Attempting to take shots with the Illum, I quickly learnt it was not the same as my conventional DSLR gear. It took some time to get used to composing images without an optical viewfinder and not having the luxury of extended access to a unit on which to hone my proficiency, it was a steep learning curve. I also found myself trying to compose images at which the Illum excelled, in particular, images with subjects at dramatically different depths that, admittedly, I probably don’t shoot as much of as I’d like to in my current work. I tell myself this would be different if I had a TS-E 17mm f/4L, or if I had more time to bother with focus stacking.
It felt as if the Illum willed me into attempting to shoot multiple subjects at either wide angles with a very close front subject (and it can get very close, with the minimum focusing distance located within the lens), or at the telephoto end with multiple subjects in different focal planes. To not do so, appeared to provide results that were consistently ordinary at best, the sort most likely to elicit responses such as, “why didn’t you just use a normal camera?” From the samples on Lytro’s Living Pictures gallery however, one can see that in the right situation, the medium can work very well.
My brief experience shooting with the Illum cemented my understanding that the Illum was essentially another unique piece of kit to augment one’s visual storytelling ability. Just as in some scenarios one might decide a scene would be best expressed with a high-end tilt-shift lens, or a super telephoto lens, a drone, a slider, an underwater camera, the list goes on, in other scenarios one might want to recount a scene with in an interactive image.
Lytro also appears to be setting the groundwork for the medium to become more ubiquitous and easily integrated into any website without the need for plug-ins, by making the code for its WebGL based Living Player open source. Furthermore, a recent partnership with well-respected photography sharing platform 500px, where the site now supports and elegantly displays this new interactive image format, promises that Lytro has got something good going.
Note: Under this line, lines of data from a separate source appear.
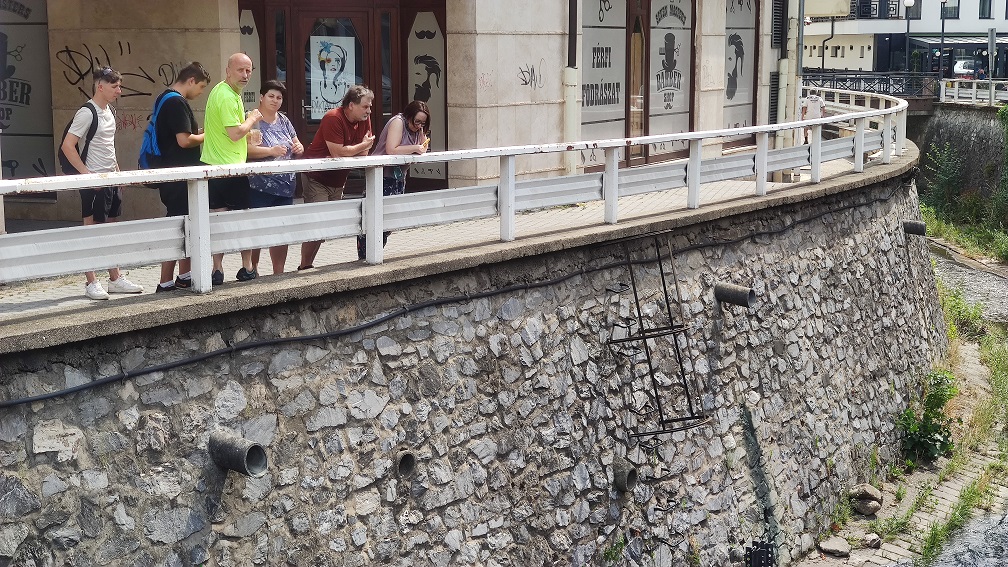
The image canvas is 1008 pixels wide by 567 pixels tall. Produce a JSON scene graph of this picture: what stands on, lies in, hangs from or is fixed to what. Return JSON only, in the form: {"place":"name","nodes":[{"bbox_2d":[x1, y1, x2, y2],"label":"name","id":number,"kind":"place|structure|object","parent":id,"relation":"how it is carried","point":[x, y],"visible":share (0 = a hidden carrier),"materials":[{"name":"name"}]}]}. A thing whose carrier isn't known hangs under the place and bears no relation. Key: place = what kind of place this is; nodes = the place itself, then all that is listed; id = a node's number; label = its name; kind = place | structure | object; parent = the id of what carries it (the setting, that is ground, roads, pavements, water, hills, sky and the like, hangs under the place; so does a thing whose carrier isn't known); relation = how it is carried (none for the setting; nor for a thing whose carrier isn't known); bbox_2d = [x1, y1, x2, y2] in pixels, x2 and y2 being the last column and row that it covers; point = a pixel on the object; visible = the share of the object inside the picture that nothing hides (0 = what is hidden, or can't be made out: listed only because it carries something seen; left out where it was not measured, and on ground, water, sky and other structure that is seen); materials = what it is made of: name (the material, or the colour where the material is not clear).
{"place":"outdoors","nodes":[
{"label":"outdoors","id":0,"kind":"place"},
{"bbox_2d":[0,0,794,225],"label":"building","id":1,"kind":"structure","parent":0,"point":[555,24],"materials":[{"name":"beige stone"}]},
{"bbox_2d":[0,0,53,181],"label":"shop window","id":2,"kind":"structure","parent":1,"relation":"in","point":[15,6],"materials":[{"name":"grey glass"}]},
{"bbox_2d":[53,42,180,97],"label":"graffiti","id":3,"kind":"object","parent":1,"relation":"attached to","point":[121,49],"visible":0.86,"materials":[{"name":"black paint"}]},
{"bbox_2d":[238,8,262,109],"label":"window","id":4,"kind":"structure","parent":1,"relation":"attached to","point":[250,26],"materials":[{"name":"grey glass"}]},
{"bbox_2d":[265,1,404,187],"label":"door","id":5,"kind":"structure","parent":1,"relation":"in","point":[307,105],"materials":[{"name":"brown wood"}]},
{"bbox_2d":[307,33,356,117],"label":"poster","id":6,"kind":"object","parent":5,"relation":"attached to","point":[321,47],"visible":0.87,"materials":[{"name":"white paper"}]},
{"bbox_2d":[406,10,445,184],"label":"window","id":7,"kind":"structure","parent":1,"relation":"attached to","point":[411,44],"materials":[{"name":"grey glass"}]},
{"bbox_2d":[517,61,545,89],"label":"graffiti","id":8,"kind":"object","parent":1,"relation":"attached to","point":[525,83],"visible":0.97,"materials":[{"name":"black paint"}]},
{"bbox_2d":[562,0,579,177],"label":"drainpipe","id":9,"kind":"object","parent":1,"relation":"attached to","point":[571,90],"visible":0.71,"materials":[{"name":"metal"}]},
{"bbox_2d":[579,0,626,167],"label":"shop window","id":10,"kind":"structure","parent":1,"relation":"in","point":[586,87],"materials":[{"name":"grey glass"}]},
{"bbox_2d":[625,0,650,165],"label":"door","id":11,"kind":"structure","parent":1,"relation":"in","point":[638,54],"materials":[{"name":"brown wood"}]},
{"bbox_2d":[648,0,693,160],"label":"shop window","id":12,"kind":"structure","parent":1,"relation":"in","point":[669,9],"materials":[{"name":"glass"}]},
{"bbox_2d":[723,0,758,129],"label":"window","id":13,"kind":"structure","parent":1,"relation":"in","point":[737,101],"materials":[{"name":"grey glass"}]},
{"bbox_2d":[768,72,779,124],"label":"vent","id":14,"kind":"object","parent":1,"relation":"in","point":[775,92],"visible":0.71,"materials":[{"name":"black metal"}]},
{"bbox_2d":[771,0,786,49],"label":"vent","id":15,"kind":"object","parent":1,"relation":"in","point":[775,9],"visible":0.91,"materials":[{"name":"black metal"}]},
{"bbox_2d":[775,0,794,146],"label":"drainpipe","id":16,"kind":"object","parent":1,"relation":"attached to","point":[782,71],"visible":0.65,"materials":[{"name":"metal"}]},
{"bbox_2d":[1,156,874,339],"label":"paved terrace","id":17,"kind":"structure","parent":0,"point":[6,301],"materials":[{"name":"grey stone"}]},
{"bbox_2d":[59,67,145,300],"label":"man","id":18,"kind":"object","parent":17,"relation":"on","point":[102,206],"visible":0.8},
{"bbox_2d":[59,102,99,172],"label":"backpack","id":19,"kind":"object","parent":18,"relation":"on","point":[93,116],"visible":0.36,"materials":[{"name":"black fabric"}]},
{"bbox_2d":[147,62,209,290],"label":"man","id":20,"kind":"object","parent":17,"relation":"on","point":[195,81],"visible":0.62},
{"bbox_2d":[138,87,185,167],"label":"blue backpack","id":21,"kind":"object","parent":20,"relation":"on","point":[146,143],"visible":0.38,"materials":[{"name":"blue fabric"}]},
{"bbox_2d":[199,53,262,282],"label":"man","id":22,"kind":"object","parent":17,"relation":"on","point":[219,103],"visible":0.8},
{"bbox_2d":[250,127,261,144],"label":"plastic cup","id":23,"kind":"object","parent":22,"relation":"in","point":[254,135],"visible":0.78,"materials":[{"name":"clear plastic"}]},
{"bbox_2d":[243,79,304,277],"label":"woman","id":24,"kind":"object","parent":17,"relation":"on","point":[270,96],"visible":0.59},
{"bbox_2d":[299,84,375,265],"label":"man","id":25,"kind":"object","parent":17,"relation":"on","point":[347,116],"visible":0.71},
{"bbox_2d":[358,97,430,255],"label":"woman","id":26,"kind":"object","parent":17,"relation":"on","point":[416,107],"visible":0.52},
{"bbox_2d":[420,136,430,150],"label":"cup","id":27,"kind":"object","parent":26,"relation":"in","point":[425,144],"visible":0.7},
{"bbox_2d":[0,89,908,302],"label":"white railing","id":28,"kind":"object","parent":17,"relation":"on","point":[766,170],"visible":0.97,"materials":[{"name":"white metal"}]},
{"bbox_2d":[0,162,950,566],"label":"stone wall","id":29,"kind":"structure","parent":0,"point":[208,477],"materials":[{"name":"grey stone"}]},
{"bbox_2d":[209,431,267,476],"label":"drain pipe","id":30,"kind":"object","parent":29,"relation":"attached to","point":[237,449],"visible":0.94,"materials":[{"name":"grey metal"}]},
{"bbox_2d":[395,449,416,477],"label":"drain pipe","id":31,"kind":"object","parent":29,"relation":"in","point":[409,467],"visible":0.76,"materials":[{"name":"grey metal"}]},
{"bbox_2d":[0,188,895,409],"label":"cable","id":32,"kind":"object","parent":29,"relation":"attached to","point":[458,297],"visible":0.96,"materials":[{"name":"black plastic"}]},
{"bbox_2d":[612,458,638,491],"label":"drain pipe","id":33,"kind":"object","parent":29,"relation":"attached to","point":[627,486],"visible":0.85,"materials":[{"name":"grey"}]},
{"bbox_2d":[603,227,713,438],"label":"metal ladder","id":34,"kind":"object","parent":29,"relation":"attached to","point":[668,303],"visible":0.95,"materials":[{"name":"black metal"}]},
{"bbox_2d":[714,282,755,307],"label":"drain pipe","id":35,"kind":"object","parent":29,"relation":"attached to","point":[740,288],"visible":0.95,"materials":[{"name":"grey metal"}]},
{"bbox_2d":[744,538,776,566],"label":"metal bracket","id":36,"kind":"object","parent":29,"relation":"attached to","point":[768,553],"visible":0.98,"materials":[{"name":"black metal"}]},
{"bbox_2d":[902,219,925,235],"label":"drain pipe","id":37,"kind":"object","parent":29,"relation":"attached to","point":[919,225],"visible":0.85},
{"bbox_2d":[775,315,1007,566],"label":"path","id":38,"kind":"structure","parent":0,"point":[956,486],"materials":[{"name":"grey"}]},
{"bbox_2d":[818,536,850,556],"label":"rock","id":39,"kind":"object","parent":38,"relation":"on","point":[833,548],"visible":0.99,"materials":[{"name":"grey stone"}]},
{"bbox_2d":[849,483,882,514],"label":"rock","id":40,"kind":"object","parent":38,"relation":"on","point":[868,494],"visible":0.96,"materials":[{"name":"grey stone"}]},
{"bbox_2d":[862,533,880,547],"label":"rock","id":41,"kind":"object","parent":38,"relation":"on","point":[872,542],"visible":0.97,"materials":[{"name":"grey stone"}]},
{"bbox_2d":[898,369,959,467],"label":"shrub","id":42,"kind":"object","parent":38,"relation":"on","point":[930,409],"visible":0.78,"materials":[{"name":"green plant"}]},
{"bbox_2d":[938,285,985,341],"label":"shrub","id":43,"kind":"object","parent":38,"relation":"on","point":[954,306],"visible":0.5,"materials":[{"name":"green plant"}]},
{"bbox_2d":[799,0,1007,77],"label":"white building","id":44,"kind":"structure","parent":0,"point":[883,31],"materials":[{"name":"white paint"}]},
{"bbox_2d":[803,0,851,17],"label":"sign","id":45,"kind":"object","parent":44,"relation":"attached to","point":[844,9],"visible":0.8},
{"bbox_2d":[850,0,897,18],"label":"balcony","id":46,"kind":"structure","parent":44,"relation":"attached to","point":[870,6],"materials":[{"name":"black metal"}]},
{"bbox_2d":[906,0,921,19],"label":"window","id":47,"kind":"structure","parent":44,"relation":"in","point":[917,17],"materials":[{"name":"grey glass"}]},
{"bbox_2d":[940,0,959,18],"label":"window","id":48,"kind":"structure","parent":44,"relation":"in","point":[952,9],"materials":[{"name":"grey glass"}]},
{"bbox_2d":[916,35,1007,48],"label":"awning","id":49,"kind":"object","parent":44,"relation":"attached to","point":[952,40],"visible":0.53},
{"bbox_2d":[978,0,992,18],"label":"window","id":50,"kind":"structure","parent":44,"relation":"in","point":[983,8],"materials":[{"name":"grey glass"}]},
{"bbox_2d":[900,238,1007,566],"label":"stream","id":51,"kind":"structure","parent":0,"point":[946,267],"materials":[{"name":"liquid"}]},
{"bbox_2d":[914,105,1007,217],"label":"retaining wall","id":52,"kind":"structure","parent":0,"point":[966,132],"materials":[{"name":"grey stone"}]},
{"bbox_2d":[938,78,1007,105],"label":"white railing","id":53,"kind":"object","parent":52,"relation":"attached to","point":[956,85],"visible":0.89,"materials":[{"name":"white metal"}]},
{"bbox_2d":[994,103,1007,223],"label":"shrub","id":54,"kind":"object","parent":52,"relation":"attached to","point":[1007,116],"visible":0.96,"materials":[{"name":"green plant"}]},
{"label":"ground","id":55,"kind":"structure","parent":0},
{"bbox_2d":[800,92,827,142],"label":"person","id":56,"kind":"object","parent":55,"relation":"on","point":[815,105],"visible":0.54},
{"bbox_2d":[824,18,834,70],"label":"drainpipe","id":57,"kind":"object","parent":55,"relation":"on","point":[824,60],"visible":0.76,"materials":[{"name":"black metal"}]},
{"bbox_2d":[801,72,937,100],"label":"bridge railing","id":58,"kind":"object","parent":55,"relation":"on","point":[886,83],"visible":0.53,"materials":[{"name":"metal"}]},
{"bbox_2d":[903,0,914,72],"label":"street lamp","id":59,"kind":"object","parent":55,"relation":"on","point":[910,2],"visible":0.85,"materials":[{"name":"metal"}]},
{"bbox_2d":[938,0,947,77],"label":"lamp post","id":60,"kind":"object","parent":55,"relation":"on","point":[943,29],"visible":0.94,"materials":[{"name":"metal"}]},
{"bbox_2d":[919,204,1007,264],"label":"grass bank","id":61,"kind":"structure","parent":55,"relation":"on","point":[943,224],"materials":[{"name":"green plant"}]},
{"bbox_2d":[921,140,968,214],"label":"shrub","id":62,"kind":"object","parent":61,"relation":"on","point":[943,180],"visible":0.78,"materials":[{"name":"green plant"}]},
{"bbox_2d":[952,58,985,79],"label":"car","id":63,"kind":"object","parent":55,"relation":"on","point":[970,69],"visible":0.59,"materials":[{"name":"white metal"}]},
{"bbox_2d":[987,28,996,78],"label":"sign","id":64,"kind":"object","parent":55,"relation":"on","point":[992,33],"visible":0.93,"materials":[{"name":"grey"}]}
]}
So now to the bottom line- should you get onboard and spring for an Illum? Well, it would be hard for me to say categorically because it would be akin to asking someone if you need a drone. Or a tuba. Lytro’s Illum comes in at approximately the same price as a nice lens for your existing DSLR kit, and just like that lens, it would augment your ability to express a scene. The Illum’s interactive output is primarily a screen-based medium; you would probably get nothing out of it if you intended to take stills for print. On the other hand, if your playground or stage is online or screen-based; if you highly value interactivity; if you are looking for something novel to differentiate your stories from other electronic content; if you feel the urge to spend your bumper tax return on something different; if you want your techy colleagues to beg you to let them stick their memory cards into your camera; or if you just want to potentially be able to tell your progeny that you were there when the future began.. go for it.